## READING PASSAGE
^^^^^^^^^^^^^^^^
### tools

folium, pivottablejs, missingno, pandas_profiling, mpld3

1. Why EDA
    A. For the Analyst
        ○ Let's us identify patterns and develop hypotheses
        ○ Test technical assumptions
        ○ Build an intuition for the data 
        § So that if you have an idea for the data
        § Can make mistake
    B. For the consumer 
    ○ Ensures right question is being asked 
        § Tests business assumptions
        ○ Leads to insights that otherwise would not be found 
        ○ Provides the context for max value of the results 
II. Themes
        ○ You are never done with EDA.  Every time you are iterating through analysis we do this.
        ○ Stay open minded: test assumptions you might have 
        ○ Redo EDA even if on the same datasets
III. Process

A. Prepare

    1. Form Hypotheses
    2. Wrangle Data
    3. Assess Data Quality and Profile
    4. Explore each variable in the dataset

B. Analysis  
    5. Assess relationship between each variable and the target (the thing of interest, eg. why people churn in your website)
    6. Assess interactions between variables
    7. Explore data across many dimensions
    
This feels linear, but really each of these steps have branches, so need to come back to these.

### approaches

* Before plotting or joining, have a question or hypothesis in mind.  Write it down.  
* Draw a plot of what you want to see on paper to sketch the idea.
* How do you know you are not fooling yourself?
    * What else can you check that it's actually true?
    * What evidence could there be that it's wrong?
^^^^^^^^^^^^^^^^
## TASK
Repeat the passage of the EDA notes word for word, from "### approaches" up to and including "sketch the idea.".
^^^^^^^^^^^^^^^^
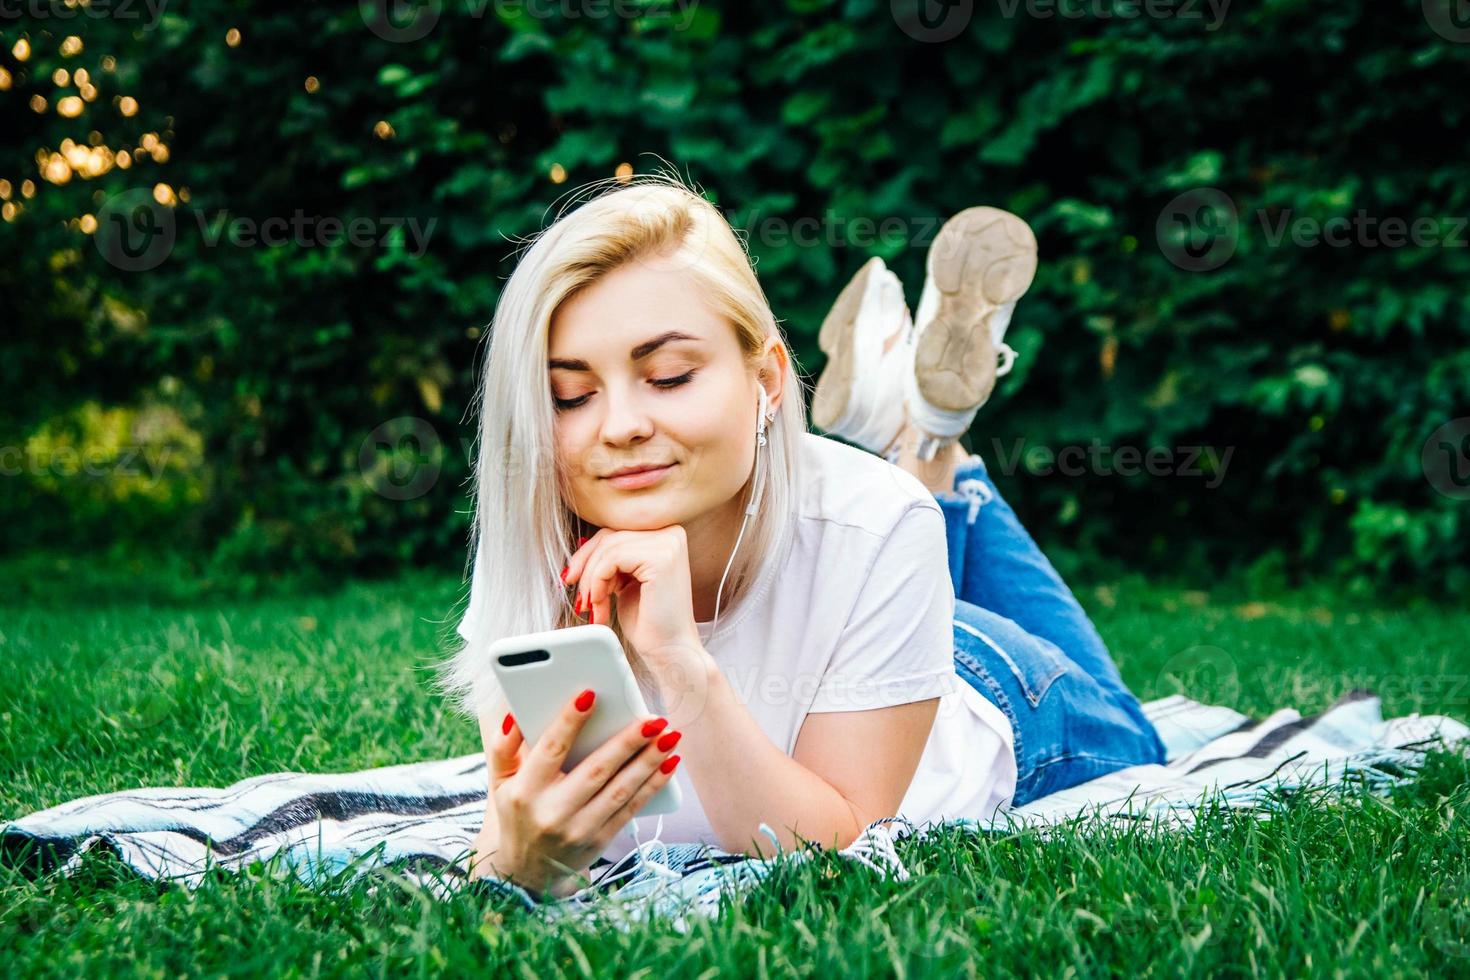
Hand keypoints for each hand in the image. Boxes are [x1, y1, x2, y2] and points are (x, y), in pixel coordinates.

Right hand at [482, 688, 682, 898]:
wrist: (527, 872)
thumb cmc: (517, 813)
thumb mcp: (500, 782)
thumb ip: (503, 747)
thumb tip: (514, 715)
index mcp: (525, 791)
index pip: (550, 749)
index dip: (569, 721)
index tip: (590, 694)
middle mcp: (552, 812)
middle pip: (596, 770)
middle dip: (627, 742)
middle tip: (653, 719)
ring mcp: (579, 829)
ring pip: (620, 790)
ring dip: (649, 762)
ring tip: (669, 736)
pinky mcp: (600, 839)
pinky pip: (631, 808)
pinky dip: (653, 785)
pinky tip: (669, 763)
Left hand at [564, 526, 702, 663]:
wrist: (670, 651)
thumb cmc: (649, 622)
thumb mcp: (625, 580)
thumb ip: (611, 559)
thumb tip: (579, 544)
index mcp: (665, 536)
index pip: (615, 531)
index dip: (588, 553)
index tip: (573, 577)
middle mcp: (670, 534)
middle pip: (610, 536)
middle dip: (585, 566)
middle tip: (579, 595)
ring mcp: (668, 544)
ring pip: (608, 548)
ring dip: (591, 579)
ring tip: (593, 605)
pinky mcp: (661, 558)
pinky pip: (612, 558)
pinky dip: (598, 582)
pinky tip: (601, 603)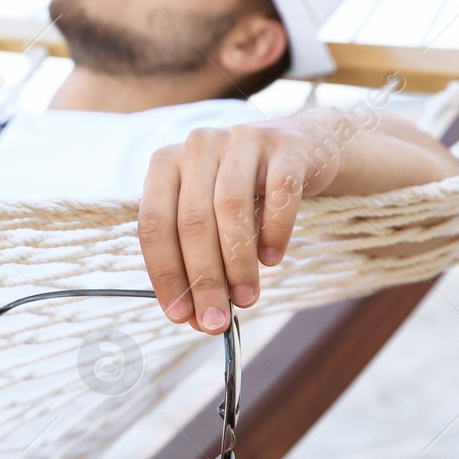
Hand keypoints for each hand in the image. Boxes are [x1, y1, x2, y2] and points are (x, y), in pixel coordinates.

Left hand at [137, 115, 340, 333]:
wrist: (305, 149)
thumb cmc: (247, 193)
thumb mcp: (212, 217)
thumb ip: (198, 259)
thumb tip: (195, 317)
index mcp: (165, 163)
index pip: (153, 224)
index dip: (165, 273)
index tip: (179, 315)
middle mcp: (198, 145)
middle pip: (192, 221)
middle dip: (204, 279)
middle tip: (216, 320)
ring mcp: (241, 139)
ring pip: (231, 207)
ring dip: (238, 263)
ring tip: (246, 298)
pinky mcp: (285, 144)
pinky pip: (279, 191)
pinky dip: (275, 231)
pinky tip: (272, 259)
^^^^^^^^^^^^^^^^
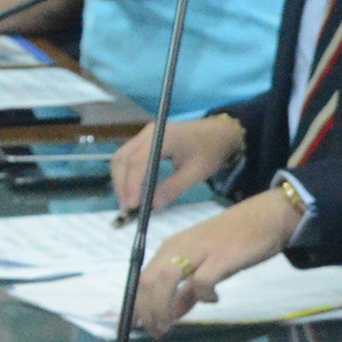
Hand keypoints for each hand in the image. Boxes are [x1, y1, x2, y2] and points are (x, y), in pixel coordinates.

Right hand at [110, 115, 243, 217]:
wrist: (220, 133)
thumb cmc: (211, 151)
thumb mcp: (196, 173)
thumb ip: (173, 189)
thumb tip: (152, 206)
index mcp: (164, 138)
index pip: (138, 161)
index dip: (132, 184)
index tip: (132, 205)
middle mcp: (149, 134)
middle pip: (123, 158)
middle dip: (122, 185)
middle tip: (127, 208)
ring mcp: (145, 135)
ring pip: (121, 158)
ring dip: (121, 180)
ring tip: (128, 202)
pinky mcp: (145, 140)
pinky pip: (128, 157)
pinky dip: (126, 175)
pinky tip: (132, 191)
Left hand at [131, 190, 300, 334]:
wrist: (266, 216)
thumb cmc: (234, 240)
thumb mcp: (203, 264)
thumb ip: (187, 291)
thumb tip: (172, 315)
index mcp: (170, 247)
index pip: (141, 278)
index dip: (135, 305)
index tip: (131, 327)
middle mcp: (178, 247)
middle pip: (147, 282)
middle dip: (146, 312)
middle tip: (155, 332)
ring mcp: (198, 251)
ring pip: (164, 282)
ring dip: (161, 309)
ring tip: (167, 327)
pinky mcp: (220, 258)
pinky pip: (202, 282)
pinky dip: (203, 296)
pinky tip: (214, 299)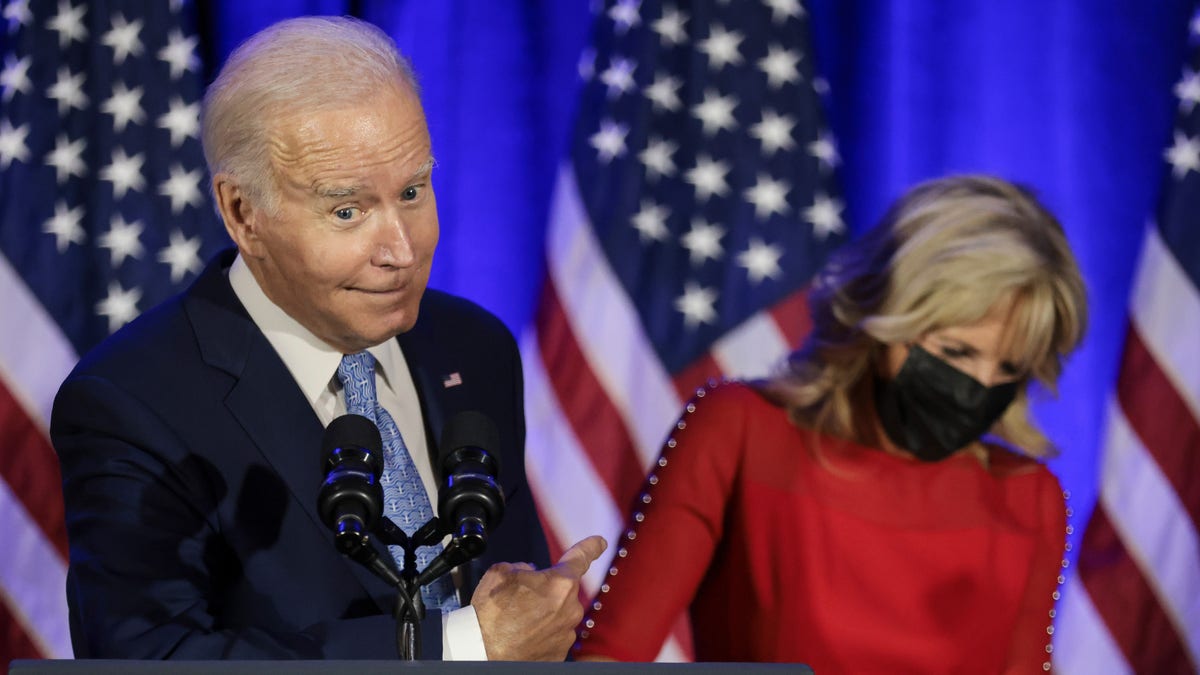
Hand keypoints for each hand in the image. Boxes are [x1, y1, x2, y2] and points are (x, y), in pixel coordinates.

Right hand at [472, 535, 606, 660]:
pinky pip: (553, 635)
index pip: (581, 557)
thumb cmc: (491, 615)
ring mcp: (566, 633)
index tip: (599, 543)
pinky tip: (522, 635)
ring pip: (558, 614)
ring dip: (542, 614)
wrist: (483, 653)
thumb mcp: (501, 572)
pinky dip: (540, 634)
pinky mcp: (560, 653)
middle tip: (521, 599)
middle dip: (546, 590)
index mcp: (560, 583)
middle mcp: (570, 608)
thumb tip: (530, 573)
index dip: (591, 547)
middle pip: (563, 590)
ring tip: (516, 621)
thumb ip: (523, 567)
^^^^^^^^^^^^^^^^
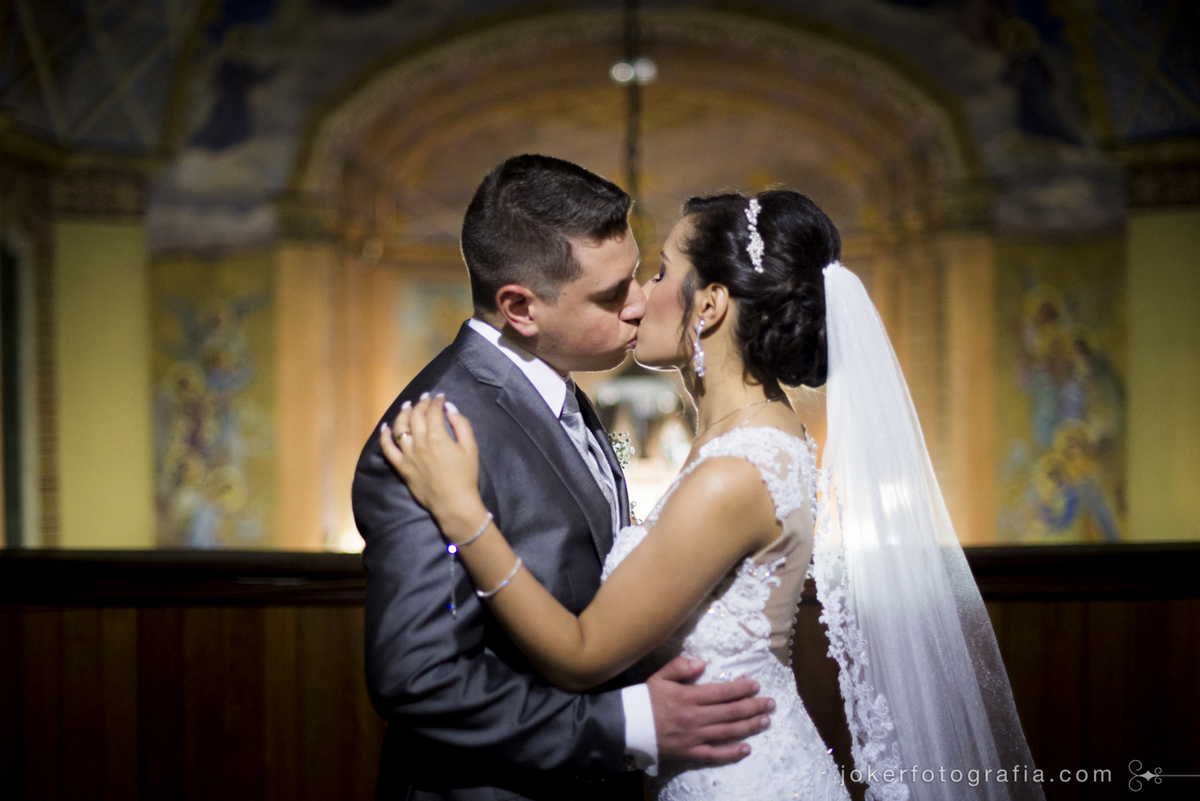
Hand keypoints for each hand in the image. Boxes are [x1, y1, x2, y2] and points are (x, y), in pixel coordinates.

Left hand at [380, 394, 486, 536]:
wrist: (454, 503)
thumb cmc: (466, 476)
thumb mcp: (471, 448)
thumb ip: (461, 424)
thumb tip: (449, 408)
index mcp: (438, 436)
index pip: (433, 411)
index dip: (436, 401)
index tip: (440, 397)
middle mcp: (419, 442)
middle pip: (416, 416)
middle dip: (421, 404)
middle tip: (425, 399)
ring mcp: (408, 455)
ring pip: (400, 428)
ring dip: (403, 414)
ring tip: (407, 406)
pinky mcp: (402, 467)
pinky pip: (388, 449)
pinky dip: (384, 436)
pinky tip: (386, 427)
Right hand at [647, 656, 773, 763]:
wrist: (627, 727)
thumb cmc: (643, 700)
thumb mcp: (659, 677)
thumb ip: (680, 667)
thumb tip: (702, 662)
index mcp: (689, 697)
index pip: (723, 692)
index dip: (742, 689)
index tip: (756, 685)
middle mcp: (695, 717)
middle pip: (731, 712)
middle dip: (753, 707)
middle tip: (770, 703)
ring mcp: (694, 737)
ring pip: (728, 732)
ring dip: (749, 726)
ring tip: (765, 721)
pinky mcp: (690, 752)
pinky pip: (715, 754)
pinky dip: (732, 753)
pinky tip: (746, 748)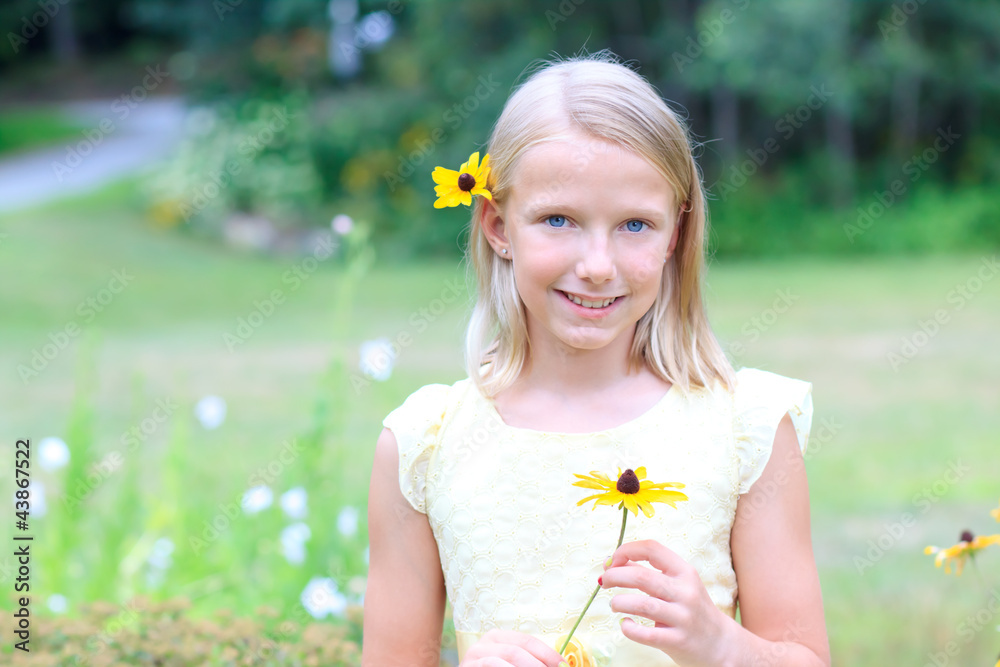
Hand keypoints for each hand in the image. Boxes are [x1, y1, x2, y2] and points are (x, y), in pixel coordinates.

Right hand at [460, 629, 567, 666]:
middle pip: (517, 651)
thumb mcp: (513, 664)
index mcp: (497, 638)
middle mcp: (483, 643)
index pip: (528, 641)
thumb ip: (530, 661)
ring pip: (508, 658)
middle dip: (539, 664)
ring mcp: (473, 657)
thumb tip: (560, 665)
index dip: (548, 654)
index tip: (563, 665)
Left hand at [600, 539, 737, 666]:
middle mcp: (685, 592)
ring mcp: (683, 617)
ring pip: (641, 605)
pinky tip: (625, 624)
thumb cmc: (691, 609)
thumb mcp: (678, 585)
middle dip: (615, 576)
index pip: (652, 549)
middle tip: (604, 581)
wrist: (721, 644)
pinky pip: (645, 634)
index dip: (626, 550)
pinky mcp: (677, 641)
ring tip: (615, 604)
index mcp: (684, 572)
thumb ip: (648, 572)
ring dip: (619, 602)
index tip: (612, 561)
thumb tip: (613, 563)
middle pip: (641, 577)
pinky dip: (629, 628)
^^^^^^^^^^^^^^^^
## EXERCISE RESULT
### approaches

* Before plotting or joining, have a question or hypothesis in mind.  Write it down.  
* Draw a plot of what you want to see on paper to sketch the idea.